I was the head wrangler so I was in charge of all those horses you see and that entire area where the video was filmed (ie, the corral)!

Lacey is obviously the gray in the video that "Zeppo von Zeppo" is messing with for the most part. :lol: The sorrel/white paint is a mare named Wendy that Lacey shared a paddock with. The big black/white paint that you can see as Zeppo's running along the fence is a gelding named Battlewagon and the little guy to the left of him is a gelding named Fooler. And the sorrel AQHA-looking gelding you can see at some point's name is Levi. Levi is basically really really dumb. He laid down fully while tied up for no other reason other than he wanted to lay down. He brought the fence down on top of himself and could have cared less. He's dumb. haha

Feel free to ask about any of the other horses you see! 

Isn't Lacey great? This video is so her personality with people she doesn't know. She's all "you want me to do what???" :lol: Good times. And, she really is THAT short. Heehee!

Sorry if it's weirdly slow, I just uploaded it.






And, at 1:50, that's not really a bathroom. It's really an old pig shed. hahaha!


----------



## tinyliny (Oct 31, 2009)

Zat was yust awesome! Way nice video. I would love to go to your camp if I were a kid! Great job!


----------



## smrobs (Jul 30, 2008)

:rofl: That's awesome. Lacey is all like "OMG, get this fool away from me. Humans are so stupid sometimes. I am such an absolute angel for even putting up with this."


----------



## kitten_Val (Apr 25, 2007)

Very hilarious video!

P.S. And I should confess I violate MOST of the rules he's talking about in my barn. Ha-ha-ha-ha....


----------



## Wallaby (Jul 13, 2008)

They really did a super great job with it. Usually the horses get kind of forgotten but last year they really went all out. That was also the first year in recent history where actual horses and the actual corral were in the video, I was very pleased!
That's ok kitten_Val! I think you probably have a whole lot more horse intelligence than most of those kids did. :lol:



smrobs said:


> Lacey is all like "OMG, get this fool away from me. Humans are so stupid sometimes. I am such an absolute angel for even putting up with this."


:lol: She so was! She's such a diva, I love it. And that part with the Christmas sweater where she looks at the camera with such a look that face of hers! I think that's my favorite part. LOL!


----------



## kpptt2001 (Sep 28, 2010)

Ha-ha! Very funny indeed - well done!


----------



## kitten_Val (Apr 25, 2007)

Wallaby said:


> That's ok kitten_Val! I think you probably have a whole lot more horse intelligence than most of those kids did. :lol:


Lol! I think the difference is I have them for quite a while and just too used to do it the way I do.

In fact it was a shame last year when the horse was scared of me because I tried to put a halter on it approaching incorrectly (from the front). But I always do it this way with my girls for several years already, so didn't even think about different reaction. 

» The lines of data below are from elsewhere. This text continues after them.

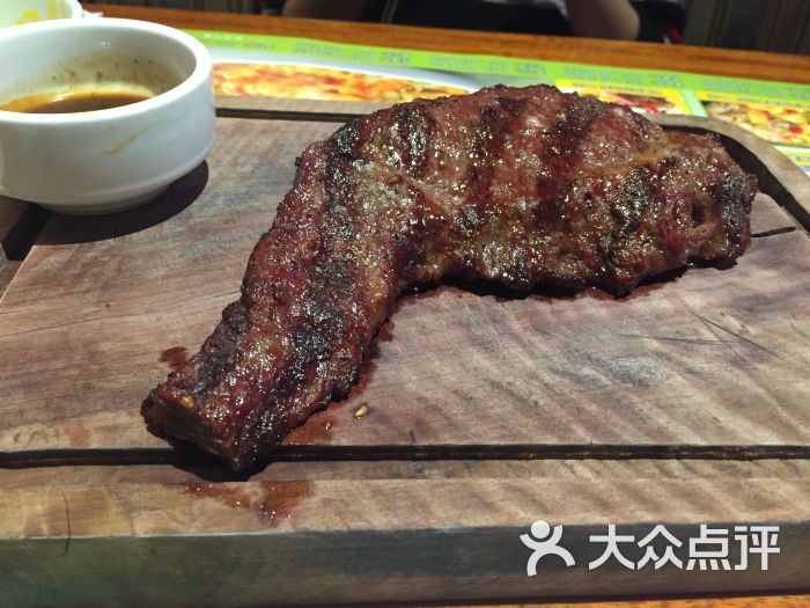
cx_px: 405
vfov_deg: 48.2
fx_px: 679
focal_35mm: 29
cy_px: 304
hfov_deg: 61.7
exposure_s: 1/20
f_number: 2.2
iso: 250
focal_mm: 4.15
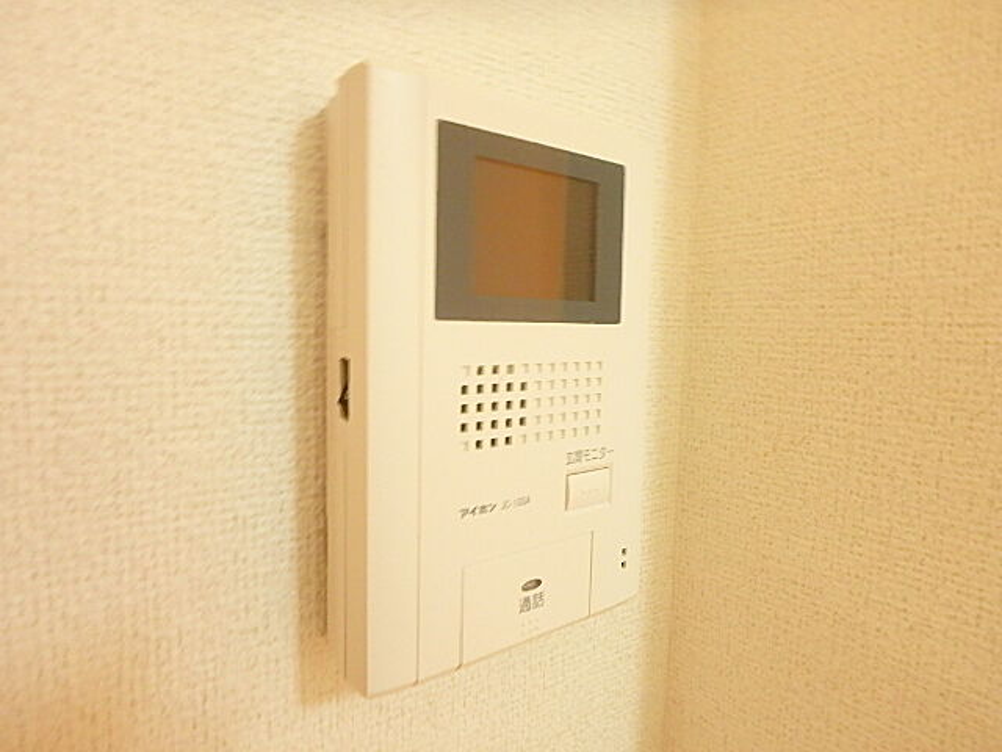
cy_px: 376
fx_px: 608
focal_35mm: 21
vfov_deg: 63.4
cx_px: 501
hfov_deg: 79.0
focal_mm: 3.7
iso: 800
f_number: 3.5
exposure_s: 1/13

I DO think though that rules are ABSOLUTELY needed for the kids (and not only kids :wink: ) camps. Interesting enough while we have bunch of cams around during s summer, neither one thought about doing something like that (which is entertaining for the kids too).


----------



## Stella (Aug 21, 2010)

ROFL I actually thought it would be a serious safety video!


----------



## PumpkinzMyBaby22 (Jul 5, 2009)

Stella said:


> ROFL I actually thought it would be a serious safety video!


Haha same. That was awesome!


----------